Life is fragile; just flesh, bone and thought,
Present one day - the next, slipped away;
Memories shared, good times enjoyed,
Too late now, for things we always meant to ask, or to say.

The music is silenced; the poems no longer read,
And we're feeling rather empty and blue:
This old world has vanished, spent, and gone,
With a yearning ache sending us slightly askew.

We may be weeping a few tears today,
As we gather in this Holy place;
But the Good Shepherd knows, and cares, and waits -
For the soul is eternal, by God's grace; and

New eyes will open on familiar fields,
New young hands will till the soil;
New pieces will be played on the old piano,
Service, joy and mirth will uncoil.

This old world will spin, as it always has,
Stars will twinkle and shine above;
The darkest house will come before the dawn,
But, above all, there will be new birth and love.

Carole Sands - Marcham WI

Christine was the Castaway at the WI Desert Island Discs evening in September 2018

We are so sad to report the death of our member, Christine Whild.
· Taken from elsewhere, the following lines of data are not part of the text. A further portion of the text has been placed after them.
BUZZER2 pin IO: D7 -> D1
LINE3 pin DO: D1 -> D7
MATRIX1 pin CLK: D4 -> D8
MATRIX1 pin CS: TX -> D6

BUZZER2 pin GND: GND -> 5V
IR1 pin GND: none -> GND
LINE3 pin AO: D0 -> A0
Christine was our longest standing member, having been President on several occasions and very active in other committee roles. Christine moved to Abingdon in 1966, and was one of the founder members of Fitzharries WI in Abingdon, before moving to and joining Marcham WI. She was a Denman tutor and gave many talks around the county, especially on the history of Christmas traditions. She opened her lovely garden frequently for Denman events, and for Marcham WI parties.
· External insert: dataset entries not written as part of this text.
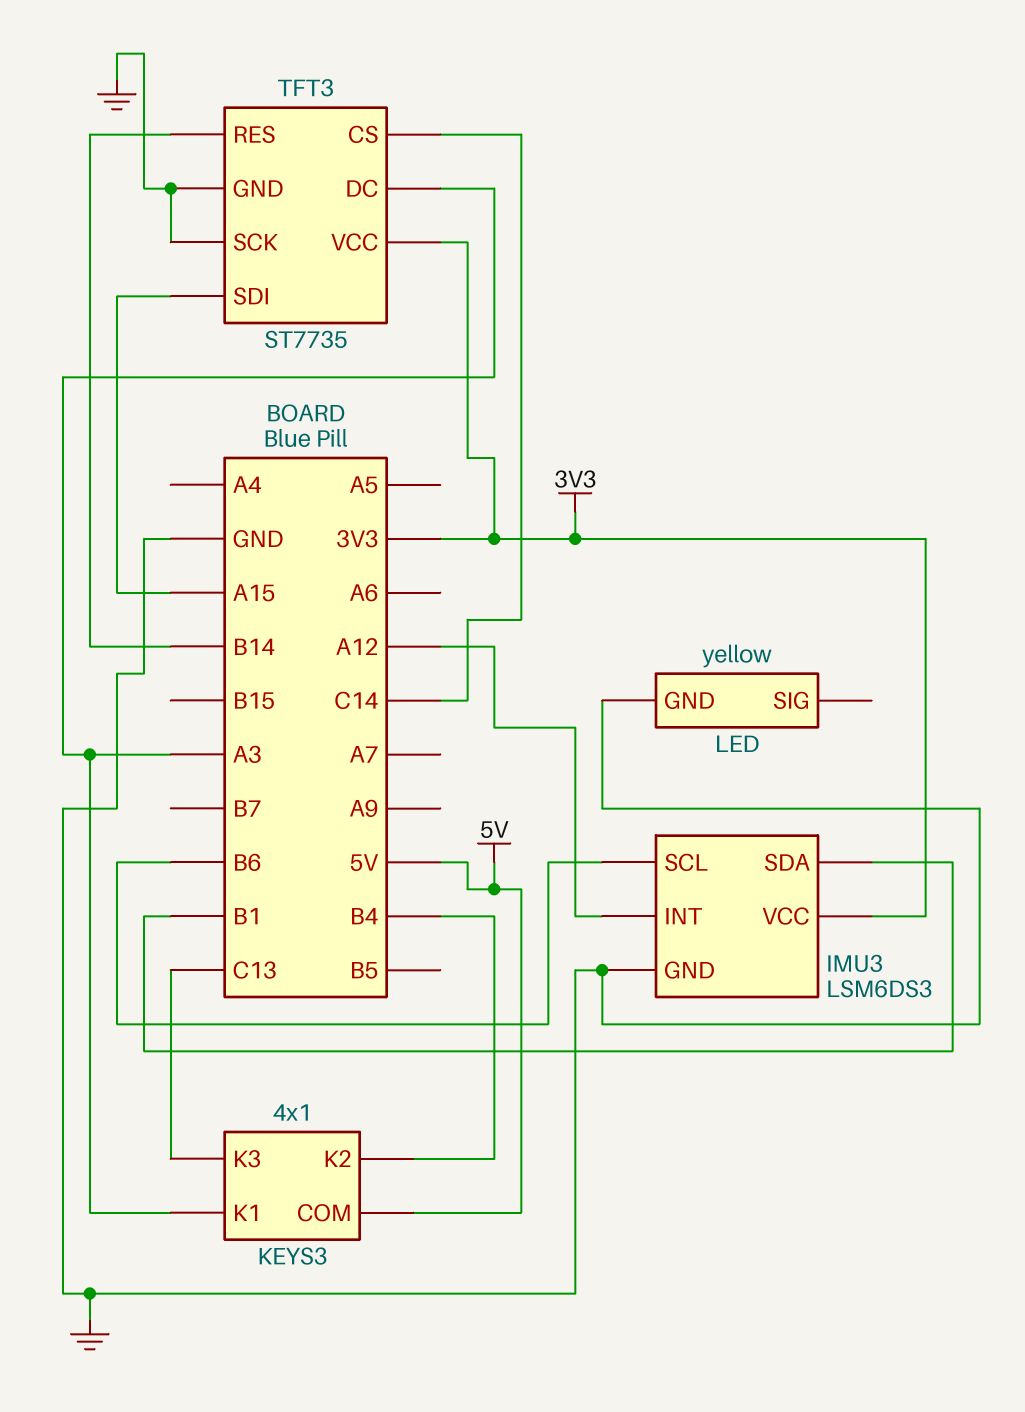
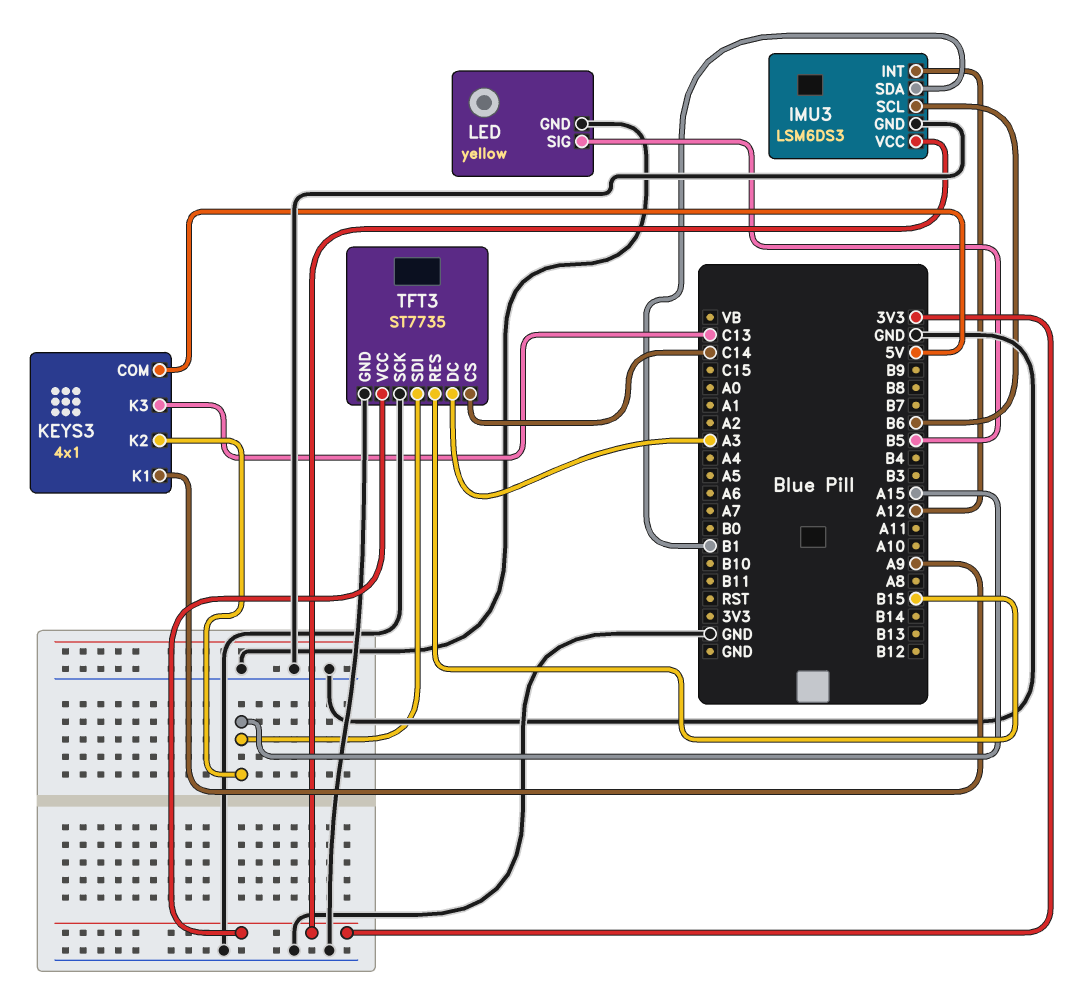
KEYS3 pin K1: A3 -> A9
KEYS3 pin K2: B4 -> A15
LED pin SIG: none -> B5
TFT3 pin RES: B14 -> B15

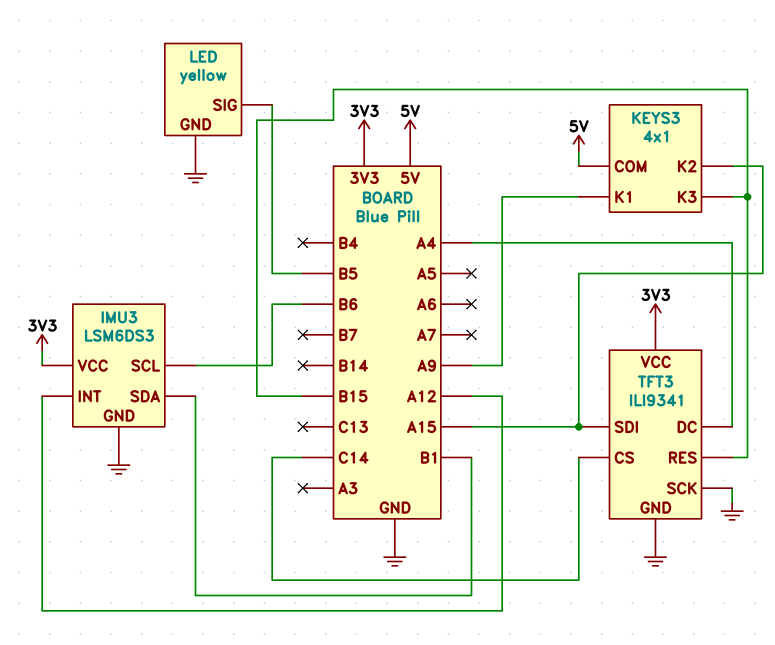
KEYS3 pin K3: C13 -> B15
TFT3: ST7735 -> ILI9341
TFT3 pin DC: A3 -> A4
Christine loved the WI and could always be relied upon to play the piano at any event given half the chance. She especially enjoyed the grand piano at Denman. As a member of the Combined Arts committee, she led the Christmas Songs in Oxford Town Hall many times, even when she had to have tinsel threaded into her thinning hair during her treatment for cancer. She was always one of the first to volunteer for anything and everything. She loved the jokes we have at the end of our monthly meetings and laughed longer and louder than anyone else.

Christine was a wonderful lady inside and out, and we will miss her greatly.